Mr Epstein said, “There will be a tremendous level of fiscal and monetary stimulus, combined with the prospect of a new stimulus bill and the idea of a Fed ‘put’ for the foreseeable future.

“The real question is how sustainable that approach is. Will it continue to underpin markets, or is there a breaking point? There are also questions about if the US Dollar will retain its place as the leading reserve currency.”

3. China relations remain under pressure

In a break from past Democrat administrations, Biden has indicated he will maintain Trump’s tough stance on China.

“A tense relationship with China is likely to be the new normal, regardless of who’s President. Biden is looking to make the US competitive with China and to bring jobs back to US in areas such as automotive manufacturing. The goal is to have strong domestic production capabilities that reduce their reliance on China,” Mr Epstein said.

4. Infrastructure will remain a local affair

Mr Ma said it’s important to recognise that the infrastructure market is predominantly under state and municipal control, rather than federal.

“The White House has less direct ability to influence outcomes in the infrastructure sector. While funding can be allocated to the states at a national level, it’s the states and cities who mostly choose how to deploy the funding. As such, the election is unlikely to have a big impact on specific infrastructure projects.”

It is possible, however, that governments prioritise short-term job creation.

“In the wake of the 2008 recession, Federal stimulus funds were focused on ‘shovel-ready’ projects that would create jobs immediately. It was a missed opportunity for bigger, more ambitious projects. Hopefully we don’t see the same phenomenon play out this time,” Mr Ma said.

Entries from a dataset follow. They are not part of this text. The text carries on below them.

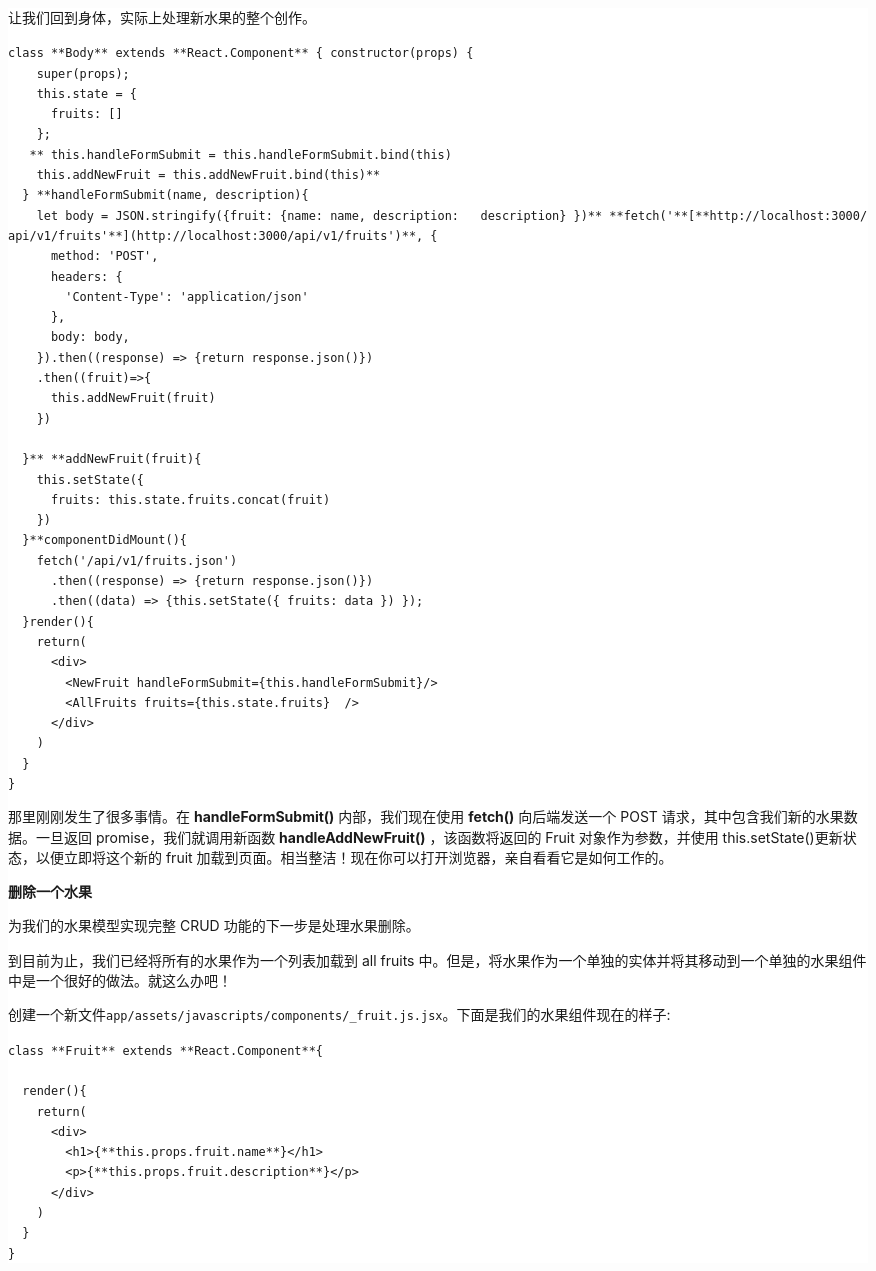 让我们回到身体，实际上处理新水果的整个创作。

```
class **Body** extends **React.Component** { constructor(props) {
    super(props);
    this.state = {
      fruits: []
    };
   ** this.handleFormSubmit = this.handleFormSubmit.bind(this)
    this.addNewFruit = this.addNewFruit.bind(this)**
  } **handleFormSubmit(name, description){
    let body = JSON.stringify({fruit: {name: name, description:   description} })** **fetch('**[**http://localhost:3000/api/v1/fruits'**](http://localhost:3000/api/v1/fruits')**, {
      method: 'POST',
      headers: {
        'Content-Type': 'application/json'
      },
      body: body,
    }).then((response) => {return response.json()})
    .then((fruit)=>{
      this.addNewFruit(fruit)
    })

  }** **addNewFruit(fruit){
    this.setState({
      fruits: this.state.fruits.concat(fruit)
    })
  }**componentDidMount(){
    fetch('/api/v1/fruits.json')
      .then((response) => {return response.json()})
      .then((data) => {this.setState({ fruits: data }) });
  }render(){
    return(
      <div>
        <NewFruit handleFormSubmit={this.handleFormSubmit}/>
        <AllFruits fruits={this.state.fruits}  />
      </div>
    )
  }
}
```

那里刚刚发生了很多事情。在 **handleFormSubmit()** 内部，我们现在使用 **fetch()** 向后端发送一个 POST 请求，其中包含我们新的水果数据。一旦返回 promise，我们就调用新函数 **handleAddNewFruit()** ，该函数将返回的 Fruit 对象作为参数，并使用 this.setState()更新状态，以便立即将这个新的 fruit 加载到页面。相当整洁！现在你可以打开浏览器，亲自看看它是如何工作的。

**删除一个水果**

为我们的水果模型实现完整 CRUD 功能的下一步是处理水果删除。

到目前为止，我们已经将所有的水果作为一个列表加载到 all fruits 中。但是，将水果作为一个单独的实体并将其移动到一个单独的水果组件中是一个很好的做法。就这么办吧！

创建一个新文件`app/assets/javascripts/components/_fruit.js.jsx`。下面是我们的水果组件现在的样子:

```
class **Fruit** extends **React.Component**{

  render(){
    return(
      <div>
        <h1>{**this.props.fruit.name**}</h1>
        <p>{**this.props.fruit.description**}</p>
      </div>
    )      
  }
}
```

5. Democrats would give renewables a boost

One area of clear differentiation between Biden and Trump is the Democrats’ emphasis on renewable energy.

“The more progressive elements of the party put forward concepts like the Green New Deal during the primaries season, and this has informed Biden’s policies.

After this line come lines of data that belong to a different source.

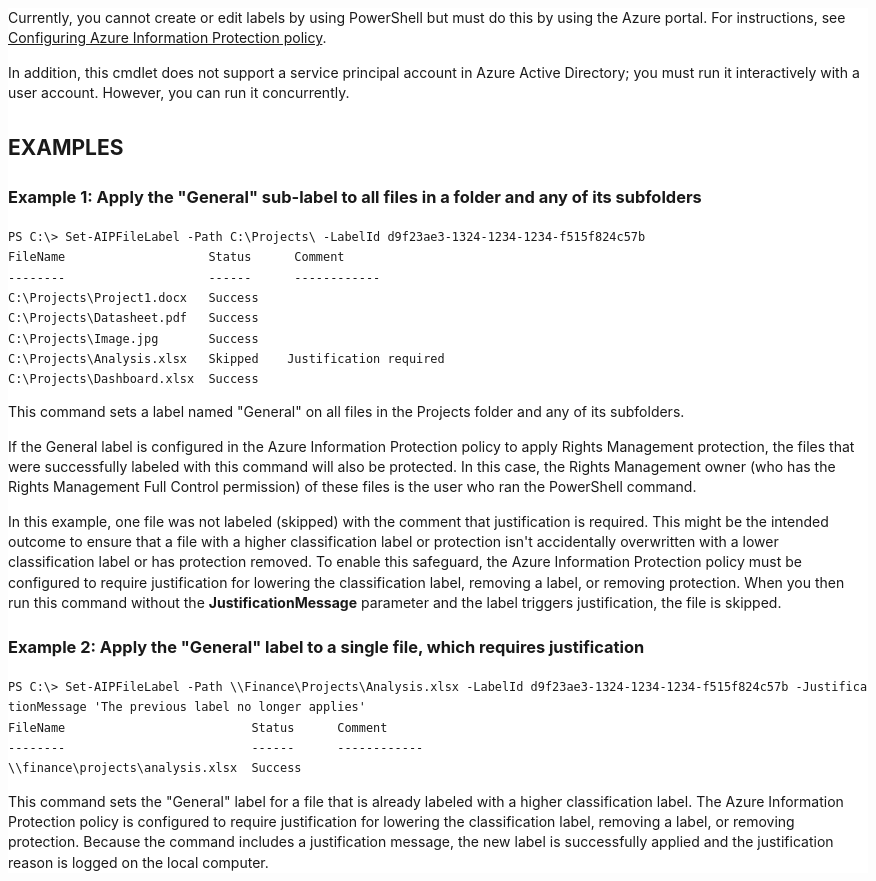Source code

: Currently, you cannot create or edit labels by using PowerShell but must do this by using the Azure portal. For instructions, see [Configuring Azure Information Protection policy](https://docs.microsoft.com/information-protection/deploy-use/configure-policy).

In addition, this cmdlet does not support a service principal account in Azure Active Directory; you must run it interactively with a user account. However, you can run it concurrently.

## EXAMPLES

### Example 1: Apply the "General" sub-label to all files in a folder and any of its subfolders
```
PS C:\> Set-AIPFileLabel -Path C:\Projects\ -LabelId d9f23ae3-1324-1234-1234-f515f824c57b
FileName                    Status      Comment
--------                    ------      ------------
C:\Projects\Project1.docx   Success
C:\Projects\Datasheet.pdf   Success
C:\Projects\Image.jpg       Success
C:\Projects\Analysis.xlsx   Skipped    Justification required
C:\Projects\Dashboard.xlsx  Success
```

This command sets a label named "General" on all files in the Projects folder and any of its subfolders.

If the General label is configured in the Azure Information Protection policy to apply Rights Management protection, the files that were successfully labeled with this command will also be protected. In this case, the Rights Management owner (who has the Rights Management Full Control permission) of these files is the user who ran the PowerShell command.

In this example, one file was not labeled (skipped) with the comment that justification is required. This might be the intended outcome to ensure that a file with a higher classification label or protection isn't accidentally overwritten with a lower classification label or has protection removed. To enable this safeguard, the Azure Information Protection policy must be configured to require justification for lowering the classification label, removing a label, or removing protection. When you then run this command without the **JustificationMessage** parameter and the label triggers justification, the file is skipped. 

### Example 2: Apply the "General" label to a single file, which requires justification
```
PS C:\> Set-AIPFileLabel -Path \\Finance\Projects\Analysis.xlsx -LabelId d9f23ae3-1324-1234-1234-f515f824c57b -JustificationMessage 'The previous label no longer applies'
FileName                          Status      Comment
--------                          ------      ------------
\\finance\projects\analysis.xlsx  Success
```

This command sets the "General" label for a file that is already labeled with a higher classification label. The Azure Information Protection policy is configured to require justification for lowering the classification label, removing a label, or removing protection. Because the command includes a justification message, the new label is successfully applied and the justification reason is logged on the local computer.
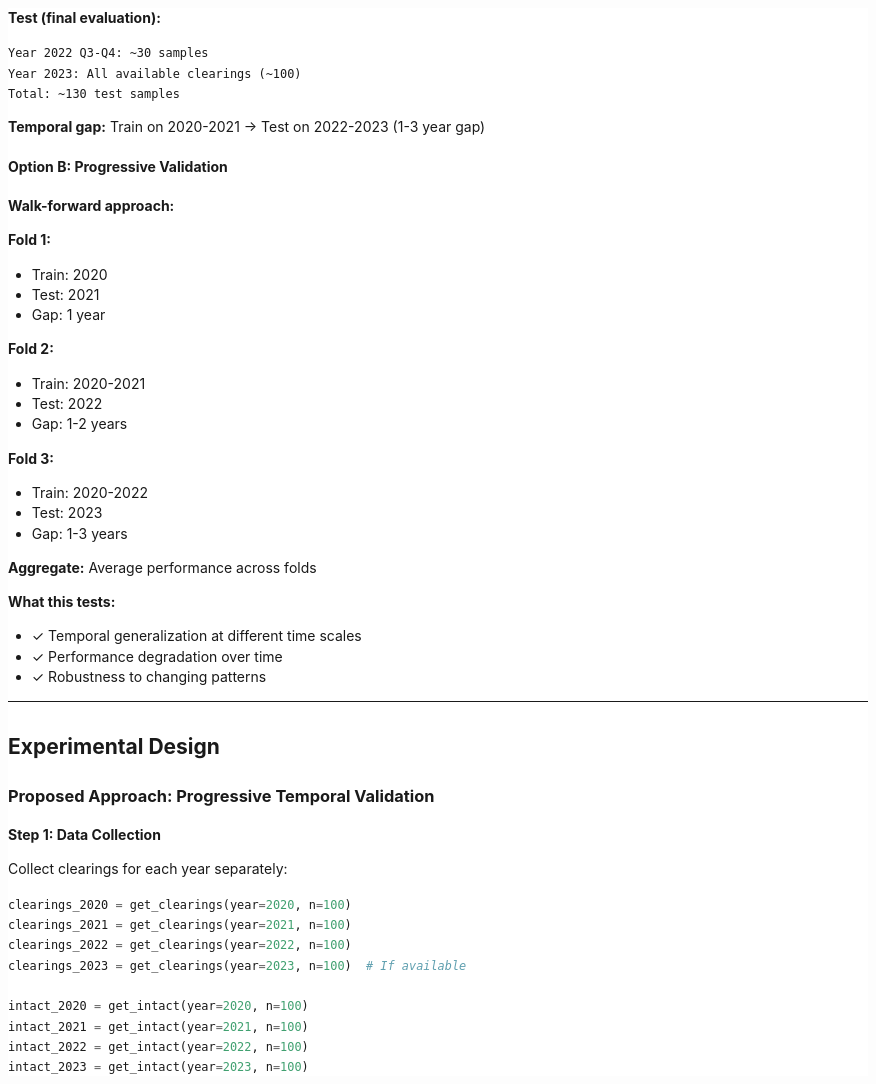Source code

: **Test (final evaluation):**
```
Year 2022 Q3-Q4: ~30 samples
Year 2023: All available clearings (~100)
Total: ~130 test samples
```

**Temporal gap:** Train on 2020-2021 → Test on 2022-2023 (1-3 year gap)

#### Option B: Progressive Validation

**Walk-forward approach:**

**Fold 1:**
- Train: 2020
- Test: 2021
- Gap: 1 year

**Fold 2:**
- Train: 2020-2021
- Test: 2022
- Gap: 1-2 years

**Fold 3:**
- Train: 2020-2022
- Test: 2023
- Gap: 1-3 years

**Aggregate:** Average performance across folds

**What this tests:**
- ✓ Temporal generalization at different time scales
- ✓ Performance degradation over time
- ✓ Robustness to changing patterns

---

## Experimental Design

### Proposed Approach: Progressive Temporal Validation

**Step 1: Data Collection**

Collect clearings for each year separately:
```python
clearings_2020 = get_clearings(year=2020, n=100)
clearings_2021 = get_clearings(year=2021, n=100)
clearings_2022 = get_clearings(year=2022, n=100)
clearings_2023 = get_clearings(year=2023, n=100)  # If available

intact_2020 = get_intact(year=2020, n=100)
intact_2021 = get_intact(year=2021, n=100)
intact_2022 = get_intact(year=2022, n=100)
intact_2023 = get_intact(year=2023, n=100)
```
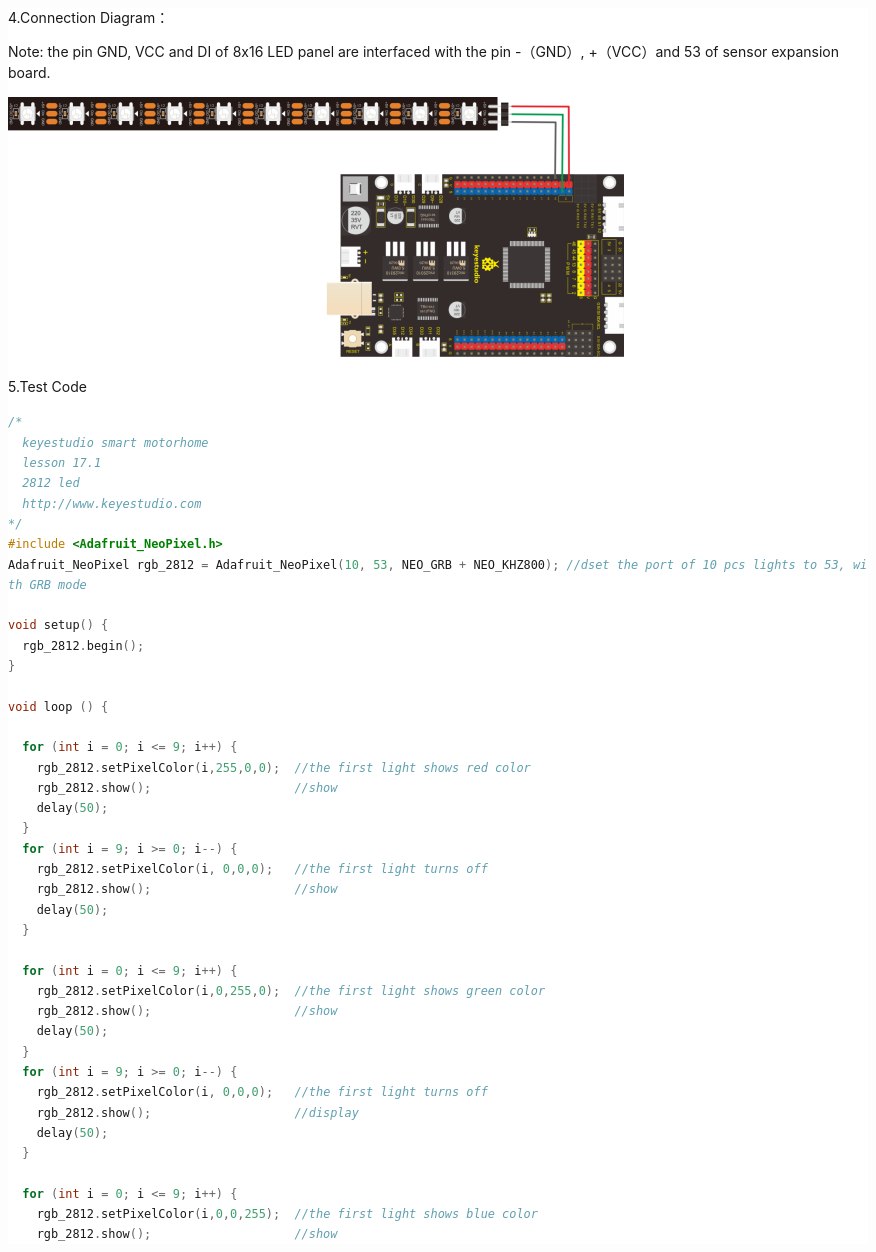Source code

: 
4.Connection Diagram：

Note: the pin GND, VCC and DI of 8x16 LED panel are interfaced with the pin \-（GND）, +（VCC）and 53 of sensor expansion board.

![image-20230414115135381](./media/image-20230414115135381-1681697254545-195.png)

5.Test Code

```c
/*
  keyestudio smart motorhome
  lesson 17.1
  2812 led
  http://www.keyestudio.com
*/
#include <Adafruit_NeoPixel.h>
Adafruit_NeoPixel rgb_2812 = Adafruit_NeoPixel(10, 53, NEO_GRB + NEO_KHZ800); //dset the port of 10 pcs lights to 53, with GRB mode

void setup() {
  rgb_2812.begin();
}

void loop () {

  for (int i = 0; i <= 9; i++) {
    rgb_2812.setPixelColor(i,255,0,0);  //the first light shows red color
    rgb_2812.show();                    //show
    delay(50);
  }
  for (int i = 9; i >= 0; i--) {
    rgb_2812.setPixelColor(i, 0,0,0);   //the first light turns off
    rgb_2812.show();                    //show
    delay(50);
  }

  for (int i = 0; i <= 9; i++) {
    rgb_2812.setPixelColor(i,0,255,0);  //the first light shows green color
    rgb_2812.show();                    //show
    delay(50);
  }
  for (int i = 9; i >= 0; i--) {
    rgb_2812.setPixelColor(i, 0,0,0);   //the first light turns off
    rgb_2812.show();                    //display
    delay(50);
  }

  for (int i = 0; i <= 9; i++) {
    rgb_2812.setPixelColor(i,0,0,255);  //the first light shows blue color
    rgb_2812.show();                    //show
```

“It’s likely Biden would be a net positive for the renewable energy sector, which is already experiencing strong tailwinds. While power generation is controlled locally and regionally, a Democrat administration is likely to put an emphasis on clean energy through levers like tax credits,” Mr Ma said.

 

John Ma is Head of Investments, North America, Unlisted Infrastructure and Jason Epstein, is Senior Portfolio Manager, Co-Head of High Yield at First Sentier Investors, a sponsor of Firstlinks.

These views are general information and do not consider the circumstances of any individual.